Uber doesn’t have the greatest reputation when it comes to self-driving car safety, having been unceremoniously kicked out of San Francisco in 2016, and scaling back its tests in 2017 after a crash in Arizona. In the most recent incident, an Uber test vehicle, in autonomous mode with a safety driver behind the wheel, struck and killed a pedestrian in Tempe, Ariz., marking what seems to be the first known instance of that happening. The incident was reported at 10pm, so it was at night.
There is not nearly enough information to draw conclusions. But the known facts that the car was in autonomous mode and struck a pedestrian are damaging to Uber. They also don’t help the case for self-driving cars in the minds of the public. Uber has halted all of its self-driving tests on public roads in response, and the NTSB is sending a team to investigate. Supporters of deploying autonomous vehicles will point out that mile-for-mile they have actually been relatively safe (at least with a safety driver behind the wheel).
However, that won’t stop a frenzy of “I told you so” comments from naysayers. Before we rush to judgment, though, there are some key facts that need to be sorted out. In the case of the man killed while driving his Tesla in autonomous mode, it was months before all the facts were in, and there are still some open questions. Hopefully this incident will get clarified sooner than that, but here are the questions we need answered first:
What About the Vehicle Safety Systems?
There is a great deal of confusion about the role of various automated systems in a car. Several times, including the infamous Tesla fatality in Florida, “autonomous” features have been blamed. However, both the Tesla and likely the Uber car in this case, are equipped with much more standard collision avoidance systems that are designed to brake before they hit something. So clearly the Automatic Emergency Braking (AEB) system needs to be looked at in this case.
How Did the Safety Driver React?
I really don’t envy the job of being a safety driver. You need to sit behind the wheel ready to take over mile after mile, but might spend long periods of time doing nothing. Then you might only have a second or two to suddenly re-engage with the vehicle and take corrective action. This issue is part of why some like Google and Cruise have argued that sometimes-automated vehicles aren’t really the way to go, and that we need complete Level 5 autonomy (where the car doesn’t ever need a human) to ensure safety. Of course, it needs to really work!

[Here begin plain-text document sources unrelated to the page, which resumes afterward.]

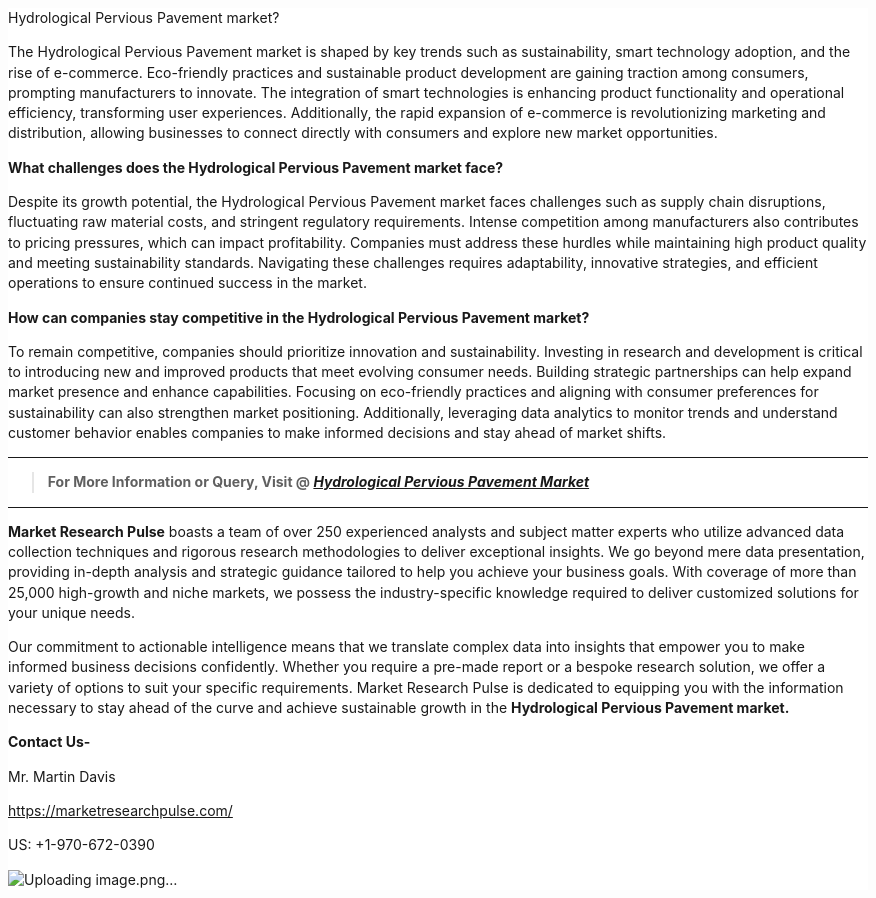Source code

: Hydrological Pervious Pavement market?</strong></p><p>The Hydrological Pervious Pavement market is shaped by key trends such as sustainability, smart technology adoption, and the rise of e-commerce. Eco-friendly practices and sustainable product development are gaining traction among consumers, prompting manufacturers to innovate. The integration of smart technologies is enhancing product functionality and operational efficiency, transforming user experiences. Additionally, the rapid expansion of e-commerce is revolutionizing marketing and distribution, allowing businesses to connect directly with consumers and explore new market opportunities.</p><p><strong>What challenges does the Hydrological Pervious Pavement market face?</strong></p><p>Despite its growth potential, the Hydrological Pervious Pavement market faces challenges such as supply chain disruptions, fluctuating raw material costs, and stringent regulatory requirements. Intense competition among manufacturers also contributes to pricing pressures, which can impact profitability. Companies must address these hurdles while maintaining high product quality and meeting sustainability standards. Navigating these challenges requires adaptability, innovative strategies, and efficient operations to ensure continued success in the market.</p><p><strong>How can companies stay competitive in the Hydrological Pervious Pavement market?</strong></p><p>To remain competitive, companies should prioritize innovation and sustainability. Investing in research and development is critical to introducing new and improved products that meet evolving consumer needs. Building strategic partnerships can help expand market presence and enhance capabilities. Focusing on eco-friendly practices and aligning with consumer preferences for sustainability can also strengthen market positioning. Additionally, leveraging data analytics to monitor trends and understand customer behavior enables companies to make informed decisions and stay ahead of market shifts.</p><hr /><blockquote><p><strong>For More Information or Query, Visit @&nbsp;<em><a href="https://marketresearchpulse.com/report/142542/hydrological-pervious-pavement-market?utm_source=Linkedin&utm_medium=027">Hydrological Pervious Pavement Market</a></em></strong></p></blockquote><hr /><p><strong>Market Research Pulse</strong> boasts a team of over 250 experienced analysts and subject matter experts who utilize advanced data collection techniques and rigorous research methodologies to deliver exceptional insights. We go beyond mere data presentation, providing in-depth analysis and strategic guidance tailored to help you achieve your business goals. With coverage of more than 25,000 high-growth and niche markets, we possess the industry-specific knowledge required to deliver customized solutions for your unique needs.</p><p>Our commitment to actionable intelligence means that we translate complex data into insights that empower you to make informed business decisions confidently. Whether you require a pre-made report or a bespoke research solution, we offer a variety of options to suit your specific requirements. Market Research Pulse is dedicated to equipping you with the information necessary to stay ahead of the curve and achieve sustainable growth in the <strong>Hydrological Pervious Pavement market.</strong></p><p><strong>Contact Us-</strong></p><p>Mr. Martin Davis</p><p>https://marketresearchpulse.com/</p><p>US: +1-970-672-0390</p>
![Uploading image.png…]()
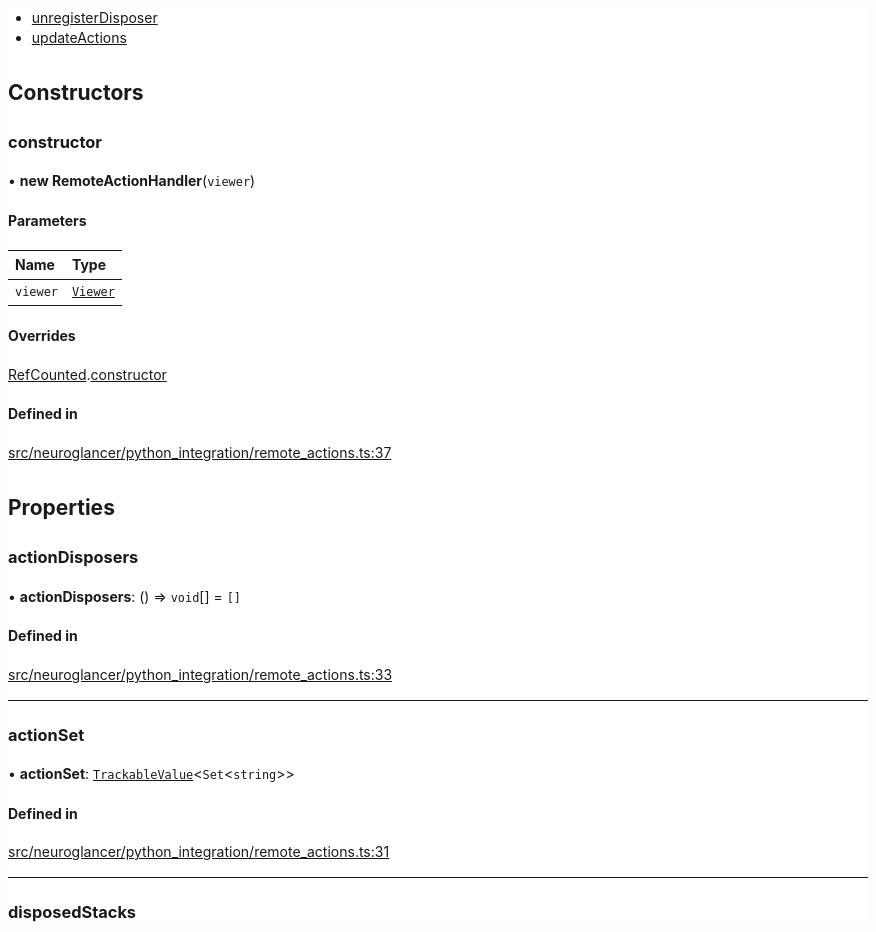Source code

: - [unregisterDisposer](neuroglancer_python_integration_remote_actions.RemoteActionHandler.md#unregisterdisposer)
- [updateActions](neuroglancer_python_integration_remote_actions.RemoteActionHandler.md#updateactions)

## Constructors

### constructor

• **new RemoteActionHandler**(`viewer`)

#### Parameters

| Name | Type |
| :------ | :------ |
| `viewer` | [`Viewer`](neuroglancer_viewer.Viewer.md) |

#### Overrides

[RefCounted](neuroglancer_util_disposable.RefCounted.md).[constructor](neuroglancer_util_disposable.RefCounted.md#constructor)

#### Defined in

[src/neuroglancer/python_integration/remote_actions.ts:37](https://github.com/ActiveBrainAtlas2/neuroglancer/blob/91617476/src/neuroglancer/python_integration/remote_actions.ts#L37)

## Properties

### actionDisposers

• **actionDisposers**: () => `void`[] = `[]`

#### Defined in

[src/neuroglancer/python_integration/remote_actions.ts:33](https://github.com/ActiveBrainAtlas2/neuroglancer/blob/91617476/src/neuroglancer/python_integration/remote_actions.ts#L33)

___

### actionSet

• **actionSet**: [`TrackableValue`](neuroglancer_trackable_value.TrackableValue.md)<`Set`<`string`\>\>

#### Defined in

[src/neuroglancer/python_integration/remote_actions.ts:31](https://github.com/ActiveBrainAtlas2/neuroglancer/blob/91617476/src/neuroglancer/python_integration/remote_actions.ts#L31)

___

### disposedStacks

Along with how the particular safety driver involved behaved in this situation, it’ll be important to look at Uber’s policies for training and evaluating its drivers, as well as the rules they provide for safe operation of the vehicle.
What Role Did the Pedestrian Play?
Is It Self-Driving or Is It Uber?
Any crash involving a potentially-autonomous vehicle generates a lot of interest and early headlines, along with Twitter feeds full of experts theorizing on what happened. But in this case, like the others, we’ll need to get some key questions answered before any real conclusions can be drawn. Some of those conclusions may change the way we regulate the testing and deployment of self-driving vehicles. If, for example, there are issues in Uber’s policies or procedures that contributed to the crash, then they’ll likely result in tighter regulation and enforcement. Since self-driving cars are heavily instrumented, including carrying multiple cameras, hopefully there will be enough information to get to the bottom of the incident fairly quickly.